§ WHAT IS EXPECTED
List each line of the records that contains the word "destination", copying every such line in full.

==========

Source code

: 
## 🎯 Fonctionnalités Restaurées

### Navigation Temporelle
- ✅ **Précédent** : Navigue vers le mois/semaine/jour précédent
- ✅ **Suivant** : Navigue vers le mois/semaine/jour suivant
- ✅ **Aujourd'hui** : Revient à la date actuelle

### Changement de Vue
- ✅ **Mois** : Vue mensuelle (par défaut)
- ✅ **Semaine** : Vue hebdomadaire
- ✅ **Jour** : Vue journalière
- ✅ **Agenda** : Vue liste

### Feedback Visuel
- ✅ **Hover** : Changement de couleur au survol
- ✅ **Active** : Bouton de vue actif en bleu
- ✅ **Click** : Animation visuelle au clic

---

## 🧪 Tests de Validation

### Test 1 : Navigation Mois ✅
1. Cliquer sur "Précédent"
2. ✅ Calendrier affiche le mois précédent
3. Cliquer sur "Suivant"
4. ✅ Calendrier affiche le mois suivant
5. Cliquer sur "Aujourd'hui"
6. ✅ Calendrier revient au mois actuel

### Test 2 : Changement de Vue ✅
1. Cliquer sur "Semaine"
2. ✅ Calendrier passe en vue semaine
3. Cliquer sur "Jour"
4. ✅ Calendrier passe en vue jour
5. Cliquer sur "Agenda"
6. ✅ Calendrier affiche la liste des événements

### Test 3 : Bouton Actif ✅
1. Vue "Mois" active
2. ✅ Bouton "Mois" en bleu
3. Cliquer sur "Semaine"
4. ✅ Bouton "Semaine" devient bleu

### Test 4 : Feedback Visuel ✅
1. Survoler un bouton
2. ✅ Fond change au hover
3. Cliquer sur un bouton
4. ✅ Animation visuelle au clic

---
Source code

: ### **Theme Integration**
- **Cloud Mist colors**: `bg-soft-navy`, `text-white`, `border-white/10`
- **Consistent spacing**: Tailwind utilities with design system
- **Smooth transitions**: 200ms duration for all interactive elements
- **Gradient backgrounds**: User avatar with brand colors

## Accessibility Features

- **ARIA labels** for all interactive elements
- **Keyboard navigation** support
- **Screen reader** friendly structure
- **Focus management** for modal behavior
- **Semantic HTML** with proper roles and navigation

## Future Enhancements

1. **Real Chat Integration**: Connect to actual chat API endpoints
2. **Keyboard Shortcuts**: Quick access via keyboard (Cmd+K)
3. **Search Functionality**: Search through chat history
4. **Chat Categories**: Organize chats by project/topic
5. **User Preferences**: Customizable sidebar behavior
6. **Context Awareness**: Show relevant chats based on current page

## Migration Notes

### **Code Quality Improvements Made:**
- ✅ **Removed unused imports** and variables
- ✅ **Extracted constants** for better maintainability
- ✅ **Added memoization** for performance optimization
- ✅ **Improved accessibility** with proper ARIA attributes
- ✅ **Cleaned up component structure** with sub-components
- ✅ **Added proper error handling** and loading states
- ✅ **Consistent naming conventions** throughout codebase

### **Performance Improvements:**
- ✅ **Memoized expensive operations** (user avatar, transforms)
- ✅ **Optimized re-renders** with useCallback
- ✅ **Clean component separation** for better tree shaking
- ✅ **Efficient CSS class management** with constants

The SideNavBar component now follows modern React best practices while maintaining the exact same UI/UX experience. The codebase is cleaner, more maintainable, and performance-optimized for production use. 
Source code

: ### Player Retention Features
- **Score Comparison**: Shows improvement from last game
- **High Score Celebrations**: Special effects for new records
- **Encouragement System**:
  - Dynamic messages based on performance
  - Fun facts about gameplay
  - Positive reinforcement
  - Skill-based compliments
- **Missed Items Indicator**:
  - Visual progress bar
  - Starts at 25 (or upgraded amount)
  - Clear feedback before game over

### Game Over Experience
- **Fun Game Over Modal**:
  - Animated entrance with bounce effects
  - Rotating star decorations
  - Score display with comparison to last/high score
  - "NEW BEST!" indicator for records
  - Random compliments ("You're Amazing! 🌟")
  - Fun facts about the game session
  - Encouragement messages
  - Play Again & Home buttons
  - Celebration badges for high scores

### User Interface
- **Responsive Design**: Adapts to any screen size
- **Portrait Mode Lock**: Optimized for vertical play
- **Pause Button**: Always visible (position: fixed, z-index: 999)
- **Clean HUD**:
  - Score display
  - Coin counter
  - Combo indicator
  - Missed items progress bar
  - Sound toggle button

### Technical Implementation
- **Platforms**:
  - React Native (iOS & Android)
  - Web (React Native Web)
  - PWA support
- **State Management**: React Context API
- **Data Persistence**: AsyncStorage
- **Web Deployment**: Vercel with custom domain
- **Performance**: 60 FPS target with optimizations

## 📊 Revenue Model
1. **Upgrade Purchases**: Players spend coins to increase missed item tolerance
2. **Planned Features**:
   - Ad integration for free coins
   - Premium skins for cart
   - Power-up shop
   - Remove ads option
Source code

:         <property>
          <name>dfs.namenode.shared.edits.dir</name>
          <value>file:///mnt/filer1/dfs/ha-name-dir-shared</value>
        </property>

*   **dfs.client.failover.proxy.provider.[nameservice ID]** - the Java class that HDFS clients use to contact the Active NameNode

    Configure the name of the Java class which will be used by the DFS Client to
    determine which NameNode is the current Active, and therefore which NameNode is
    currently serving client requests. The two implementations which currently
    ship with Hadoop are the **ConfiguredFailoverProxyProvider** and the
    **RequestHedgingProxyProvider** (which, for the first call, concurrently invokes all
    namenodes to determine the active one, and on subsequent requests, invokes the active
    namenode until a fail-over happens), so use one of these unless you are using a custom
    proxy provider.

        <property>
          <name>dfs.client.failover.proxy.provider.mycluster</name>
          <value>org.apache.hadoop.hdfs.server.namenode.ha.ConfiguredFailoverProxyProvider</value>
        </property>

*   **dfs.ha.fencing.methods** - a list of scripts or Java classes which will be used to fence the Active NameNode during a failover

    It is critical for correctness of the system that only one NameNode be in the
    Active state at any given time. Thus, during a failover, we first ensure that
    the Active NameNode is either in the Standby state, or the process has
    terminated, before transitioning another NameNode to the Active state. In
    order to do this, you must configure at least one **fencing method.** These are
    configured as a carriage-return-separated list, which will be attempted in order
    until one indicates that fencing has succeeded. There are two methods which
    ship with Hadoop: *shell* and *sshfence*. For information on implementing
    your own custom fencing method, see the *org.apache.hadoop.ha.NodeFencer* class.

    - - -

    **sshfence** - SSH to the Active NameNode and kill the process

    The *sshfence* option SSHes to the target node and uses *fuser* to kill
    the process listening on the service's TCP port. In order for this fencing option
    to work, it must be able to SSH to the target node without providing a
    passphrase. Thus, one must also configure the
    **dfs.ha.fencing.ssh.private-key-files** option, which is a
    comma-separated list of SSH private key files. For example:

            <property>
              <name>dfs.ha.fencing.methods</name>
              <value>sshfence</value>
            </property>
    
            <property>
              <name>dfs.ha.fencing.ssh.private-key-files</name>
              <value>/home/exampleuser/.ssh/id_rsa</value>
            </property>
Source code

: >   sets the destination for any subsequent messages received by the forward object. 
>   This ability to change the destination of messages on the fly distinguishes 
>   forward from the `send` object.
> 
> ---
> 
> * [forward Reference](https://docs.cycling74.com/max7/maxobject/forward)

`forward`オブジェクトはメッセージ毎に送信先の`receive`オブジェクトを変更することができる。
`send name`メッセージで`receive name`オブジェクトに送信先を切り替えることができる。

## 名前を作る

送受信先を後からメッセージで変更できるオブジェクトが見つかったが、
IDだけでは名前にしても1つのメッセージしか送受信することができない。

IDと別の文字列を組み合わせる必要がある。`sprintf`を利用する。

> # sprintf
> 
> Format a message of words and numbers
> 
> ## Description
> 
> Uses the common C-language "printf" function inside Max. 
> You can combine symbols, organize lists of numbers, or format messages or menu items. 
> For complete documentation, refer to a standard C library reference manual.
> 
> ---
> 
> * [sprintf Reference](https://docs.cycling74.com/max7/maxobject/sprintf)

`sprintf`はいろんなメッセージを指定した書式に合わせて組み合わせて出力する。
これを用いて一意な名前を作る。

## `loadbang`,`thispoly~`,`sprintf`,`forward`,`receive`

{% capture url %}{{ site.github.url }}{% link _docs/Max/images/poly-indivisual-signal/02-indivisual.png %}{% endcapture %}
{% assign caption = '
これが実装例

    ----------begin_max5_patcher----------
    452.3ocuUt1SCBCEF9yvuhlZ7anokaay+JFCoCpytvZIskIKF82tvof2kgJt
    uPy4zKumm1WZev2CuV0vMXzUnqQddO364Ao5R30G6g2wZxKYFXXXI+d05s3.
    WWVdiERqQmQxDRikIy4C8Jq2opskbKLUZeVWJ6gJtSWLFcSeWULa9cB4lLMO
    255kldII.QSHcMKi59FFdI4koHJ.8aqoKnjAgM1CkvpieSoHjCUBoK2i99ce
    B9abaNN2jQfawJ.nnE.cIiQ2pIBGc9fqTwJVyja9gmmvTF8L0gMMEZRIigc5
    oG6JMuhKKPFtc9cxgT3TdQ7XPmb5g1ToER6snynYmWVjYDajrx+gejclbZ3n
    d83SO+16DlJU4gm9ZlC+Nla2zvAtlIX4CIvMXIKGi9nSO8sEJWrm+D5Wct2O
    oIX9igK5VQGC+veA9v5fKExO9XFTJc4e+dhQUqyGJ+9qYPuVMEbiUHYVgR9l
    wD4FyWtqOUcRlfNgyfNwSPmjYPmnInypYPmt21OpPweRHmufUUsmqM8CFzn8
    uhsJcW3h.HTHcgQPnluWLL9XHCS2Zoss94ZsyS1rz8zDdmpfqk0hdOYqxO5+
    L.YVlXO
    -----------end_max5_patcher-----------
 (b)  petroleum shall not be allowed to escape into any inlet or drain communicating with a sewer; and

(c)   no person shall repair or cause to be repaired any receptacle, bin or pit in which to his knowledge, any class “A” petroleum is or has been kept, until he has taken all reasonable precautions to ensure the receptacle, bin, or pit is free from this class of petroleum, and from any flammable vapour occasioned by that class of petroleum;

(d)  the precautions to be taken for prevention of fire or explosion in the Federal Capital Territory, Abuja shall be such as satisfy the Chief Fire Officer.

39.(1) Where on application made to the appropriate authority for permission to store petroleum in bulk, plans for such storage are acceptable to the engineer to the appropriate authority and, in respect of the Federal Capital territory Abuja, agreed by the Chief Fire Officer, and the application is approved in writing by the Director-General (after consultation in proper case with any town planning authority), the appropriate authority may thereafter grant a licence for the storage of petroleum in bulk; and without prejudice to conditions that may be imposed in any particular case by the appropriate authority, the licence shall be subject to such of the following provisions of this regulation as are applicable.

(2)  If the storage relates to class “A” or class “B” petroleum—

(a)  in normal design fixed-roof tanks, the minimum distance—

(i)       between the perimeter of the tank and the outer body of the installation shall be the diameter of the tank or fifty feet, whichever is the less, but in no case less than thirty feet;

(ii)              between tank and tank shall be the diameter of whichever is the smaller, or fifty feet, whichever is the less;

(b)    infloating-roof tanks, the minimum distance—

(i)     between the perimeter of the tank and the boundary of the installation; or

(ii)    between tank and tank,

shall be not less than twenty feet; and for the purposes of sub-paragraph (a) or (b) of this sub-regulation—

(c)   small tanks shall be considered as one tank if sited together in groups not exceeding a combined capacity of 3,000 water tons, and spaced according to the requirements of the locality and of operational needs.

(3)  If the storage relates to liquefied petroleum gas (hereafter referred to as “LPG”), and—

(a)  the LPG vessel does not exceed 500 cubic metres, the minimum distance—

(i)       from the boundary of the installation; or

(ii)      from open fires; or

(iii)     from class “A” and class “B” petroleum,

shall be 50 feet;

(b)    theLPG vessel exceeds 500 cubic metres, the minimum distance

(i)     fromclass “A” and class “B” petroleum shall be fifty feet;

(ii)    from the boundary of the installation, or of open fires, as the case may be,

==========

§ EXERCISE RESULT
: >   sets the destination for any subsequent messages received by the forward object. 
>   This ability to change the destination of messages on the fly distinguishes 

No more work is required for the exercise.